Court exercice 1:
Répondez aux questions suivantes à partir de l'article sur le Maroc et la presse française :
(a) Quel séisme l'article nomme-t-il ?
(b) Sur quelle prison portaient les couvertures de magazines évoquées ?
(c) Selon l'article, qu'est-ce que les Marocains n'ont pas, tout en ayant une dignité ?
Court exercice 2:
Résumez en deux phrases l'article sur le Maroc et la presse française.
Court exercice 3:
Rédigez la suite de l'article sur le Maroc et la presse française à partir de sa dernière phrase.

Rabat/Paris. Macron, Mohammed VI, c’est fini

 Rabat/Paris. Macron, Mohammed VI, c’est fini

On dit souvent que le ridicule ne tue pas. Effectivement, continuer à croire que quelques dessins de mauvais goût caricaturant le monarque alaouite ou des articles d’une rare indécence, mettant en scène des personnes désespérées, criant leur douleur dans un contexte de tremblement de terre tragique, sont susceptibles de déstabiliser un pays comme le Maroc, est non seulement ridicule mais de plus complètement anachronique.

 

L’ère de “Notre ami le roi” ou des couvertures léchées de magazines sur la prison de Tazmamart, les documentaires à charge aux relents droit-de-l’hommistes appartiennent désormais au passé. Et il est malheureux que nos confrères de la presse française continuent aujourd’hui de se fourvoyer dans une campagne anti-marocaine, cela au moment même où la décence aurait voulu qu’ils observent plutôt quelques minutes de silence en hommage aux milliers de morts qui, semble-t-il, ont perdu la vie à cause d’un destin funeste, à moins qu’on ne soupçonne (tout est possible) la main du Makhzen derrière le séisme du Haouz.

Cette indignation à géométrie variable prêterait à sourire si elle ne dégageait pas ce parfum pestilentiel propre aux nostalgiques de l’ère coloniale. Croit-on encore que nous ignorons les insuffisances qui sont les nôtres, pense-t-on sérieusement que les Marocains ont besoin de la presse française pour savoir ce qui se passe dans les régions les plus enclavées du pays, les douars perdus avec la pauvreté à flanc de montagne, ou que la corruption a définitivement déserté l’administration ? Non, bien sûr, mais si les Marocains n’ont pas de pétrole, ils ont néanmoins une dignité qui ne souffre d’aucune exception. Nos problèmes sont grands mais notre détermination à les régler est encore plus grande.

Lignes de données:
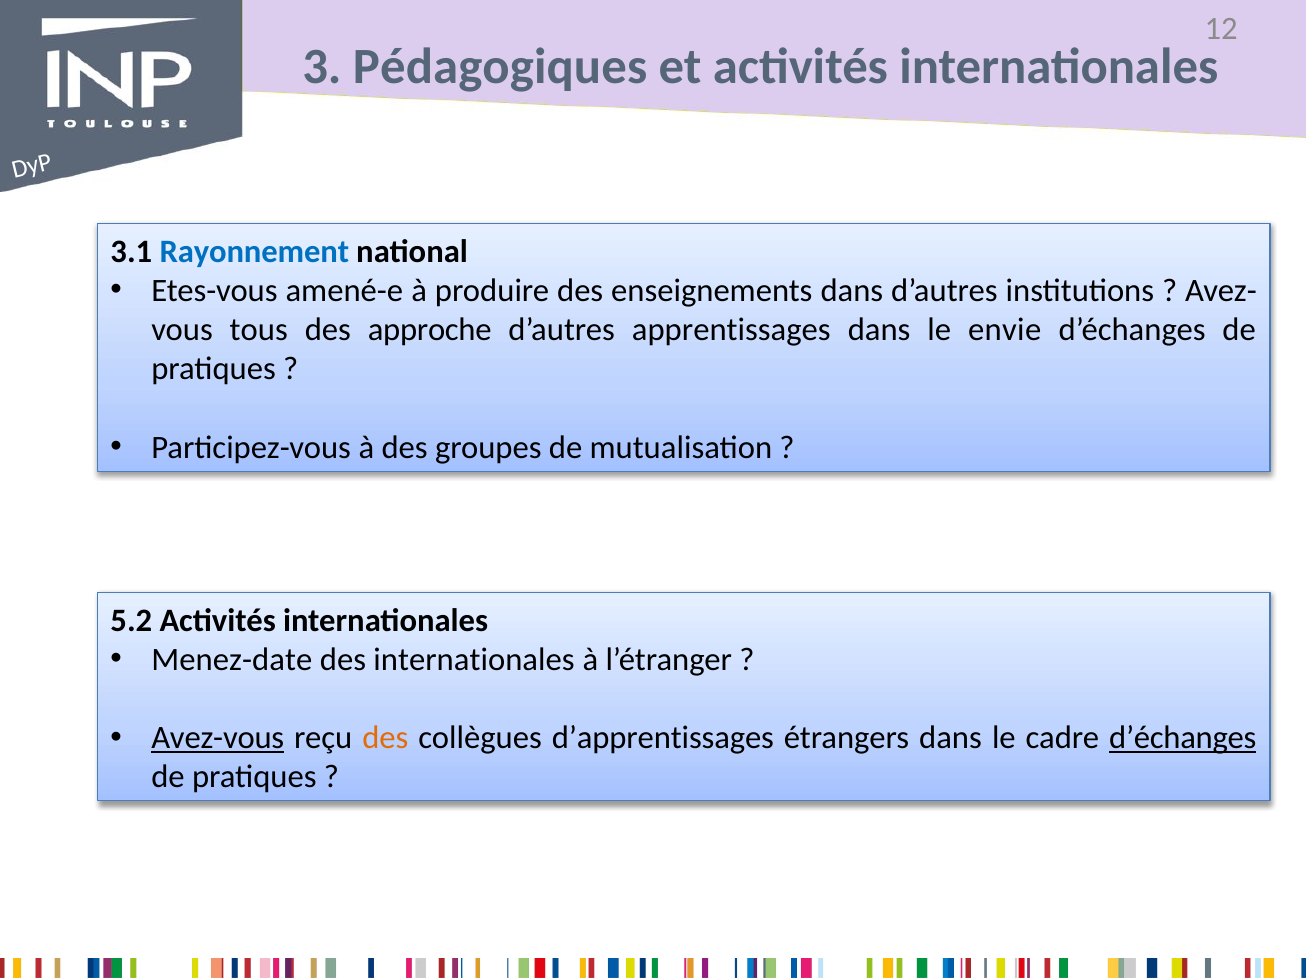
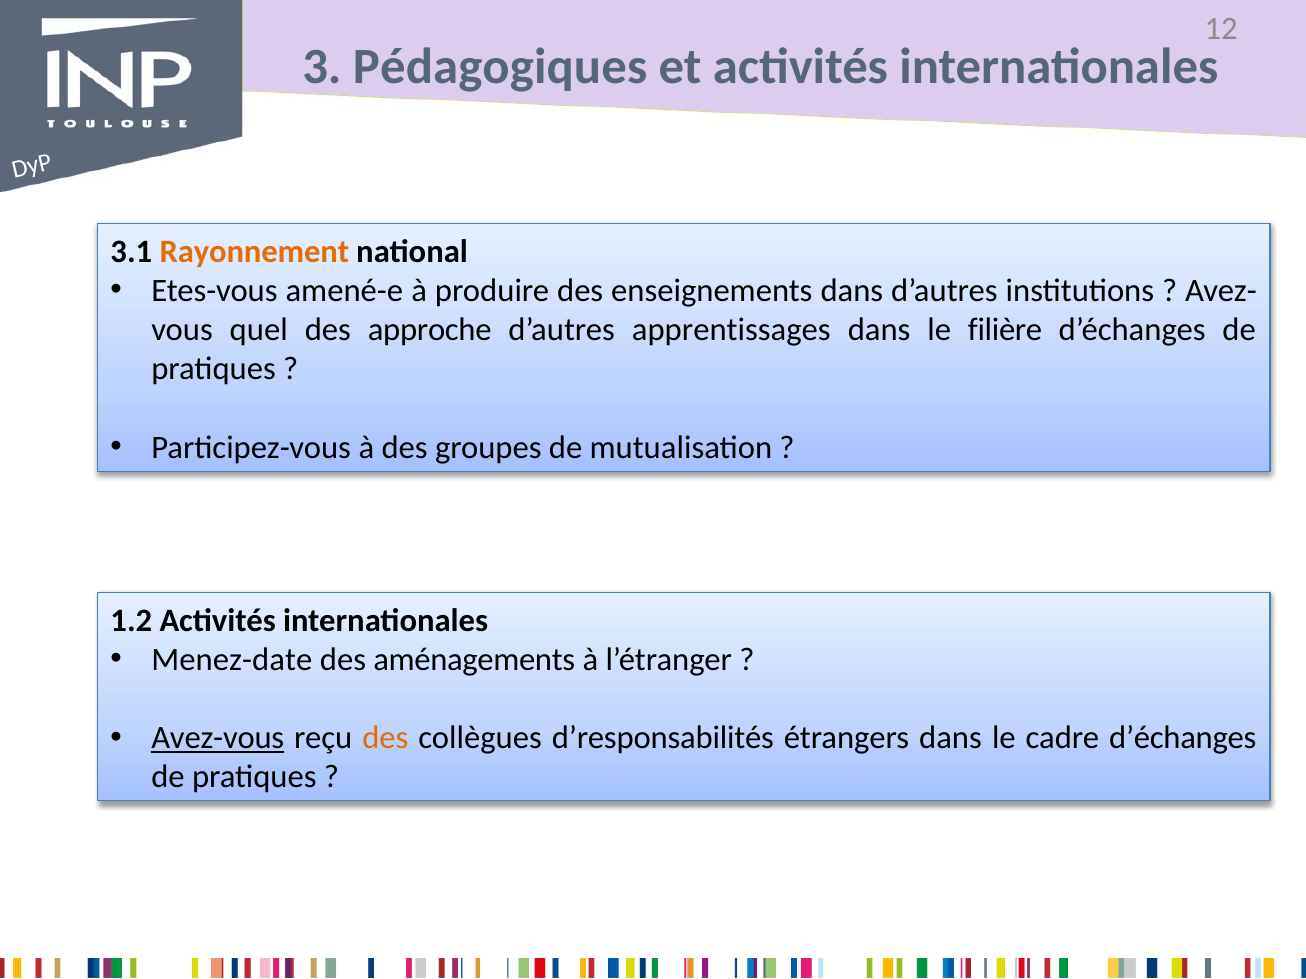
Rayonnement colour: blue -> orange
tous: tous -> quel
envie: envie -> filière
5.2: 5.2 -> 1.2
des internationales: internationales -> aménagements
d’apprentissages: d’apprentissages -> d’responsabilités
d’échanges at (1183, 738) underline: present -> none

==

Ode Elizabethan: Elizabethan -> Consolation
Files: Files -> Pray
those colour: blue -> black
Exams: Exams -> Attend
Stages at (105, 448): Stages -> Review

Réponse 1:
(a) Le séisme du Haouz.
(b) La prison de Tazmamart.
(c) Du pétrole.

Réponse 2:
Il est ridicule et anachronique de croire que des caricatures du monarque alaouite ou des articles indécents sur les victimes du tremblement de terre puissent déstabiliser le Maroc, et la presse française a tort de mener une campagne anti-marocaine au lieu d'honorer les milliers de morts du séisme du Haouz. Les Marocains connaissent leurs insuffisances, comme la pauvreté des régions enclavées ou la corruption, sans avoir besoin de la presse française, et leur détermination à régler ces problèmes est encore plus grande que ceux-ci.

Réponse 3:
On nous répète que le royaume a refusé l’aide de la France et de bien d’autres pays développés. Ce mantra répété à l’envi par les journalistes ajoute une dose de ridicule encore plus insupportable à ce dialogue de sourds. A-t-on oublié que le Maroc n’est ni la Corrèze, ni le nord des Bouches-du-Rhône, ni encore la Normandie ? Il s’agit là d’un pays souverain, il donne sa bénédiction à qui il veut et refuse de voir sur son territoire ceux qui font peu de cas des règles de base de la courtoisie diplomatique. D’abord on n’a rien demandé, et le Maroc n’étant pas Haïti, les autorités qui sont parfaitement rompues à la gestion des catastrophes étaient au charbon dès le premier jour.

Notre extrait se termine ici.